[Data]
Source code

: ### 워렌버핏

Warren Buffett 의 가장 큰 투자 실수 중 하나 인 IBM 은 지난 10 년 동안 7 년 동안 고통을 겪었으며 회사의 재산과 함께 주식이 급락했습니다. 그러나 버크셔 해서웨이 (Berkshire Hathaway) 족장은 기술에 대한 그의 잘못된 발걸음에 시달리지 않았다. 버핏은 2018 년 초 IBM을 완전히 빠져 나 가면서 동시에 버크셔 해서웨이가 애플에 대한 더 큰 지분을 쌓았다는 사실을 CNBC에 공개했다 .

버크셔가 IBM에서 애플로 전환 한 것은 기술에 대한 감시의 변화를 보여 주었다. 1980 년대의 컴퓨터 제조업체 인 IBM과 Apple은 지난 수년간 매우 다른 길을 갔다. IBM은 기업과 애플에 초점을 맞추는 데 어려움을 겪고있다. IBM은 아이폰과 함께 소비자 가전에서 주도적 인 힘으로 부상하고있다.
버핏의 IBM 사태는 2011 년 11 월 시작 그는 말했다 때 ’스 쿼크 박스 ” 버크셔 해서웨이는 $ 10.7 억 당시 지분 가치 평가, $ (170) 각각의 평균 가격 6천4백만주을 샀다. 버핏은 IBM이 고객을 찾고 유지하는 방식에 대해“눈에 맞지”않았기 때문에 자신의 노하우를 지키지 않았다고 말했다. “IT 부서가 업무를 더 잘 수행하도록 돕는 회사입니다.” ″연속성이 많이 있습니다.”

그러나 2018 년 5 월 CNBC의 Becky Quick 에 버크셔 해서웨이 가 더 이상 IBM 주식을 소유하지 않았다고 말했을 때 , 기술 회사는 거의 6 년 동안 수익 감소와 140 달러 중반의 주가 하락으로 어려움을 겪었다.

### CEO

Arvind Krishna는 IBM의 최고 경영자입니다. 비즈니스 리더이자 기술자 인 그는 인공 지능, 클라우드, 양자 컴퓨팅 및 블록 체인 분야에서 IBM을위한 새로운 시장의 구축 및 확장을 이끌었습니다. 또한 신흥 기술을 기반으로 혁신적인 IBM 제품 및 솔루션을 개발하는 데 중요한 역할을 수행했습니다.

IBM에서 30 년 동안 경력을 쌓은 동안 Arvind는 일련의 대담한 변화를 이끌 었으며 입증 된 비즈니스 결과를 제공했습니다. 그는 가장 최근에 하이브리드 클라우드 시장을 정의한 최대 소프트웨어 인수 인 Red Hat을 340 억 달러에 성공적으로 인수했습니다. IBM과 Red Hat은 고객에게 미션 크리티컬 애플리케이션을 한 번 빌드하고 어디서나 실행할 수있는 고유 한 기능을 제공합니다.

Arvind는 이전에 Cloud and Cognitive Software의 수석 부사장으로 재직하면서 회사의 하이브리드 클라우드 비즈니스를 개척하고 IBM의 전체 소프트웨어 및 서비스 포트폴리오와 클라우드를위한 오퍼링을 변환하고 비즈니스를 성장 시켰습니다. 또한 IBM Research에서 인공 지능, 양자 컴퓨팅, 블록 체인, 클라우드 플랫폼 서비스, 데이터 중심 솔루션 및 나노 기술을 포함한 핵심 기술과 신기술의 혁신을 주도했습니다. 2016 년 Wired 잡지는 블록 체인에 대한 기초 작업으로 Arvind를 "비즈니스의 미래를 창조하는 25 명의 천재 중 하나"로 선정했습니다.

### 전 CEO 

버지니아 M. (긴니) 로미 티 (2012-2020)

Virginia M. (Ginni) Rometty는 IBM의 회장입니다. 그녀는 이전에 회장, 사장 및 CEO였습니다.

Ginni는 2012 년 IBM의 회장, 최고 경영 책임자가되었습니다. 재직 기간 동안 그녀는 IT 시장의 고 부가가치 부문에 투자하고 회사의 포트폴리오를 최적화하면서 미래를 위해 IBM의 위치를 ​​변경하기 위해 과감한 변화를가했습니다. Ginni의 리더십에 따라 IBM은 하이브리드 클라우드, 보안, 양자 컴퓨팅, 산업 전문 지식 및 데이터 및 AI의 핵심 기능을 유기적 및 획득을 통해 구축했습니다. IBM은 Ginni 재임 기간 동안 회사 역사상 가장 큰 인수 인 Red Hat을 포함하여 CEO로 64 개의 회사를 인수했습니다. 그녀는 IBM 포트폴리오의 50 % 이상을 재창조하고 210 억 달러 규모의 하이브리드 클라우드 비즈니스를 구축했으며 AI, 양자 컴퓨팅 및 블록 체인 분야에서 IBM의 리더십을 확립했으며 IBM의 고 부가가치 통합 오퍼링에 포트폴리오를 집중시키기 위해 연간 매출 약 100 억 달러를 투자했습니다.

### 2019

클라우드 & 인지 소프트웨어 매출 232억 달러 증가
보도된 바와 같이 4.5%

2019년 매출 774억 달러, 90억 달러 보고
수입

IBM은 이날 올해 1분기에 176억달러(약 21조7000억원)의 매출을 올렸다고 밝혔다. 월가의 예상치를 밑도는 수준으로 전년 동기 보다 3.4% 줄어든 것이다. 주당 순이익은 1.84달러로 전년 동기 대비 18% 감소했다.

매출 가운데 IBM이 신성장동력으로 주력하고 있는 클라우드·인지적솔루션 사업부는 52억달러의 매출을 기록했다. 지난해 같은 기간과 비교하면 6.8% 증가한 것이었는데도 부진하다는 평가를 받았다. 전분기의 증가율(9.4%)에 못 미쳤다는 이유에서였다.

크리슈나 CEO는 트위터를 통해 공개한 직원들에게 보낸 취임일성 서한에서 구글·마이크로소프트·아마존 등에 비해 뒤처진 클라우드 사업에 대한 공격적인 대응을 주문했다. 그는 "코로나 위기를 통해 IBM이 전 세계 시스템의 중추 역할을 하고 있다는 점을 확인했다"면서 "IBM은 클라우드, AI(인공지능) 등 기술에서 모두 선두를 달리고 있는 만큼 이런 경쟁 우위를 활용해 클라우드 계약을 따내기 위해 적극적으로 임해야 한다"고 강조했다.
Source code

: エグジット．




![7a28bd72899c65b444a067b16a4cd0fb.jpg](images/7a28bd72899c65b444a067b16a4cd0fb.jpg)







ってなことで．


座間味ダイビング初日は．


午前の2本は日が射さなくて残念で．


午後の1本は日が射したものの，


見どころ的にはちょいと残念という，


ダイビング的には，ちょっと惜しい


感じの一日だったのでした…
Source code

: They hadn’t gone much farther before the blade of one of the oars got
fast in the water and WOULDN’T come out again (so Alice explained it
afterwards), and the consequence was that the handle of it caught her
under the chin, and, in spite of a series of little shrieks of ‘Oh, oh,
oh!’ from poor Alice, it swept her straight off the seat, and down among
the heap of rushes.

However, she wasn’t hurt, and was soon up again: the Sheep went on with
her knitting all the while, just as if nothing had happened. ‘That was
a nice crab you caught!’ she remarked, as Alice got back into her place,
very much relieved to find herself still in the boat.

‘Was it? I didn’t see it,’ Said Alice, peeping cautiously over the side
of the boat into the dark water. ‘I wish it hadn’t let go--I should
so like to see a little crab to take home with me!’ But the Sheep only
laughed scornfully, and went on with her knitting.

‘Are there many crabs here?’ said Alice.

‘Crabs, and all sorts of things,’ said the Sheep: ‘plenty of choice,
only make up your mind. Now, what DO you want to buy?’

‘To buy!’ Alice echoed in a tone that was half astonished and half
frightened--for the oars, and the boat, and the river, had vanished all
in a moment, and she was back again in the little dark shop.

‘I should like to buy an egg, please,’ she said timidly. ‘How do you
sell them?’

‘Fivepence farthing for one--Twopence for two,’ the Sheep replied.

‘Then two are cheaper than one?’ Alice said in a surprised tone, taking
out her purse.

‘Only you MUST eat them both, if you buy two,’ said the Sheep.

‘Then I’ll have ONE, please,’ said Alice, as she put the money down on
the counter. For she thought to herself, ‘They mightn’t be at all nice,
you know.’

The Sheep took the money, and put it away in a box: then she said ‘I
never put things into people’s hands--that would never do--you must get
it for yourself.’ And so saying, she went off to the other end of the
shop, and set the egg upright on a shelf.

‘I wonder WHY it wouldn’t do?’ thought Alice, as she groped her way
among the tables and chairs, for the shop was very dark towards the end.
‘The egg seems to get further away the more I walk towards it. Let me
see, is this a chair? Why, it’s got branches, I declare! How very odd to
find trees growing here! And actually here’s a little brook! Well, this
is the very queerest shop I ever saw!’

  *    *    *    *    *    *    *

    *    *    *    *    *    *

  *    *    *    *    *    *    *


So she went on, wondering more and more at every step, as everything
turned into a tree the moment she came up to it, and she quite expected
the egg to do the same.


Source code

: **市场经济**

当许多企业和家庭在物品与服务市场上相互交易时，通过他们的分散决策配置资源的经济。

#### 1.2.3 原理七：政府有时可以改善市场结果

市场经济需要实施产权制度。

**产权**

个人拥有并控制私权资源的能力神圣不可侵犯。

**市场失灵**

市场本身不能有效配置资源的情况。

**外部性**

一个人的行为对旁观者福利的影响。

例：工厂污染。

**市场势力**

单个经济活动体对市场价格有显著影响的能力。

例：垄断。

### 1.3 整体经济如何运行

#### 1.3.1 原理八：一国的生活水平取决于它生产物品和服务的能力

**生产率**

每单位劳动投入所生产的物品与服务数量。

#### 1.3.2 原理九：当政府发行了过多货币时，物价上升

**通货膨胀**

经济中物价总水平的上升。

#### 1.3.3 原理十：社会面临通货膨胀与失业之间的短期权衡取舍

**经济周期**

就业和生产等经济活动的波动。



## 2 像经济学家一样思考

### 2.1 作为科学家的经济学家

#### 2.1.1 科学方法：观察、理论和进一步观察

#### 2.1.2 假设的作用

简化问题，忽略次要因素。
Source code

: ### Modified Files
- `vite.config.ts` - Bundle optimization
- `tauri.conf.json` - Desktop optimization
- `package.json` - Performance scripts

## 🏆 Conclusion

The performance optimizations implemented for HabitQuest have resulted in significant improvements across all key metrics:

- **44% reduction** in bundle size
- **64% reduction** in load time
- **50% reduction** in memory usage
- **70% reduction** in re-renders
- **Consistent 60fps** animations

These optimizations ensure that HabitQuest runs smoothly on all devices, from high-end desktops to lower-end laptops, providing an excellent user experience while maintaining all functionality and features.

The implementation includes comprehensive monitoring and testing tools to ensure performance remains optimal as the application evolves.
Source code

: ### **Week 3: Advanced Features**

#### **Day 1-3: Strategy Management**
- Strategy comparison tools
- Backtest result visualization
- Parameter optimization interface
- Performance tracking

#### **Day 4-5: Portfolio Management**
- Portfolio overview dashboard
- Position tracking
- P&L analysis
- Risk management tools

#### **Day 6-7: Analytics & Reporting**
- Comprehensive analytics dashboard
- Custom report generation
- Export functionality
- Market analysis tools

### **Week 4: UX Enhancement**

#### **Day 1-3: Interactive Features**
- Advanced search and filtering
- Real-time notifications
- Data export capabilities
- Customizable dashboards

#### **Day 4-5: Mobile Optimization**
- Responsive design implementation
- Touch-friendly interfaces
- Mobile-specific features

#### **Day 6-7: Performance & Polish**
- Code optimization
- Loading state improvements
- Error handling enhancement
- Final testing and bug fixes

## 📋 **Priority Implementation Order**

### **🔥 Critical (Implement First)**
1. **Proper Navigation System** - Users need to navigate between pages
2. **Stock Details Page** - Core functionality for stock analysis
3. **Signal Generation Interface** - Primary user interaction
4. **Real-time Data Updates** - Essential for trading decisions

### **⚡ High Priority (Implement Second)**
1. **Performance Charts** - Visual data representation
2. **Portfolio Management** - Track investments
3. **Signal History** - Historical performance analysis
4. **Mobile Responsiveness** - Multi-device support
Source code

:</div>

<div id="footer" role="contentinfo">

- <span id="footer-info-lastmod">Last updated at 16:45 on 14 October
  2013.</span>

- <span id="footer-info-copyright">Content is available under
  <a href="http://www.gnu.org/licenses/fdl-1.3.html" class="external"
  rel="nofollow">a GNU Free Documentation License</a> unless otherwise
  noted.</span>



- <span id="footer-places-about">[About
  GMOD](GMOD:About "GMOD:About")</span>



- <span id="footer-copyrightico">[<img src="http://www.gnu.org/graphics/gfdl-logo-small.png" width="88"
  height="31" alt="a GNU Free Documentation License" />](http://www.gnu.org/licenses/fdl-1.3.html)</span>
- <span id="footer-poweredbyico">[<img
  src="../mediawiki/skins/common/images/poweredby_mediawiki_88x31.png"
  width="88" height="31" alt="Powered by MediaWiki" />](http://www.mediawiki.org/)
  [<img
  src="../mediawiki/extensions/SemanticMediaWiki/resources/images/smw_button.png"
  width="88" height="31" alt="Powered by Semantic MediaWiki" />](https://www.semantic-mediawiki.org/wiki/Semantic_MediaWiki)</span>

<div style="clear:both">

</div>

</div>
[/Data]
*Job item*. Could you count how many lines in the records contain the word "things"? Only the number is needed.

*Completed exercise*. 2